2.6. Лабораторные методы исследования

     Все манипуляции с клеточными культурами проводили в стерильных условиях ламинарных боксов II класса безопасности. В таблице 2 перечислено используемое в работе оборудование.

    Для гистологических исследований материал фиксировали в 10% растворе нейтрального формалина, промывали проточной водой, обезвоживали в спиртах восходящей концентрации и заливали в парафин.

    Выполняли серии гистологических срезов с применением окраски гематоксилин-эозином. Препараты изучали под микроскопом Leica DM LВ2 с камерой DFC-320 при 50х и 200х кратном увеличении с последующим фотографированием. Световая микроскопия полученных образцов была выполнена в Лаборатории патологической анатомии и гистологии глаза ФГАУ «НМИЦ «МНТК «Микрохирургия глаза» им акад. С.Н. Фёдорова» МЗ России, Москва (зав. лабораторией - к.м.н. Шацких А.В.).

    Клеточное и органотипическое культивирование, конфокальную и сканирующую электронную микроскопию проводили в Центре фундаментальных и прикладных медико-биологических проблем ФГАУ «НМИЦ «МНТК «Микрохирургия глаза» им акад. С.Н. Фёдорова» МЗ России, Москва (зав. центром - д.м.н., проф. Борзенок С.А.).

    Для подготовки образцов к сканирующей электронной микроскопии (СЭМ) роговично-склеральные диски извлекали из фиксирующего раствора (10% формалин), далее с помощью вакуумного трепана Barron (Katena, США) диаметром 6 мм выкраивали сквозной роговичный диск. Затем проводили два разреза на роговице по краю сформированного роговичного кармана для вскрытия его полости. После этого одним пинцетом фиксировали часть выкроенного диска со стороны Десцеметовой мембраны, а другим – край роговичного клапана и производили раскрытие с отсечением «крышки» и обнажением «ложа» роговичного кармана. После вскрытия данного кармана во всех исследуемых группах изучали поверхность имплантированной ОПК, поверхностные слои - «крышки» и стромального «ложа» роговицы. На этапе подготовки образцов применяли методику обезвоживания с использованием ацетоновой батареи (10%, 20%, 30%, 50%, 70%, 90%, 100%) 3х-кратно по 10 минут в каждом растворе с последующим вакуумным высушиванием в критической точке (K850 Critical Point Dryer, Quorum, Великобритания).

    Далее все образцы фиксировали на алюминиевых предметных держателях (по одному для каждого образца) с помощью карбонового скотча таким образом, чтобы исследуемая поверхность стромы роговицы была обращена вверх.
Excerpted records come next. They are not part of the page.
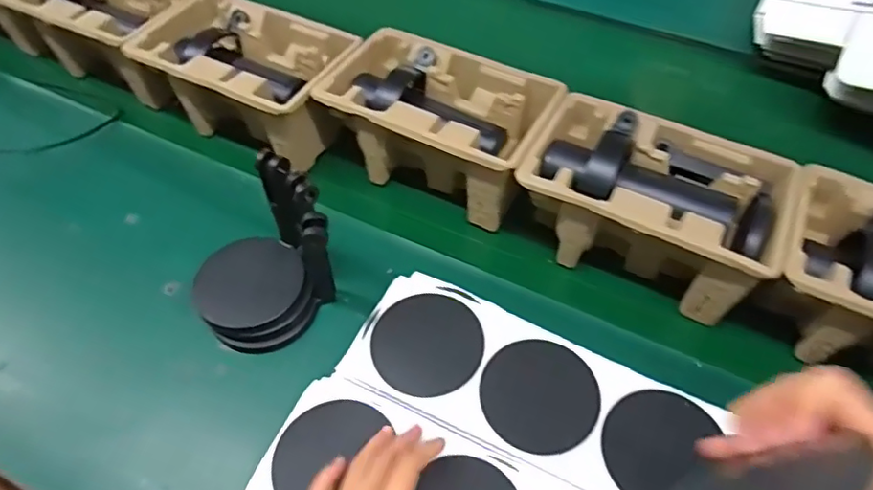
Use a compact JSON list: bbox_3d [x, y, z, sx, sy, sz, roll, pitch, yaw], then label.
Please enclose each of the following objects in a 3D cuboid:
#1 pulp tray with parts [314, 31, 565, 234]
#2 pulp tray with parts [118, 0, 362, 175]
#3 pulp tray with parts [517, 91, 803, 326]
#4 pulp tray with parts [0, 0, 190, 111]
[{"bbox_3d":[-0.001,-0.131,0.624,0.232,0.108,0.142,26,56,14],"label":"pulp tray with parts"},{"bbox_3d":[-0.226,-0.200,0.667,0.254,0.106,0.151,25,56,14],"label":"pulp tray with parts"},{"bbox_3d":[0.199,-0.041,0.550,0.225,0.103,0.145,25,56,13],"label":"pulp tray with parts"},{"bbox_3d":[-0.424,-0.290,0.736,0.252,0.102,0.152,24,55,13],"label":"pulp tray with parts"}]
После фиксации производили напыление образцов золотом (проба 999, толщина слоя 5 нм) на установке JEOL Company Smart Coater (Япония) для создания электронно-проводящего слоя на поверхности исследуемых объектов. Затем образцы помещали в камеру двулучевого сканирующего электронного микроскопа JCM-6000 PLUS (JEOL Company, Япония) и анализировали в условиях высокого вакуума при ускоряющем напряжении 10 кВ при увеличениях 20, 100, 400, 1000, 2000х.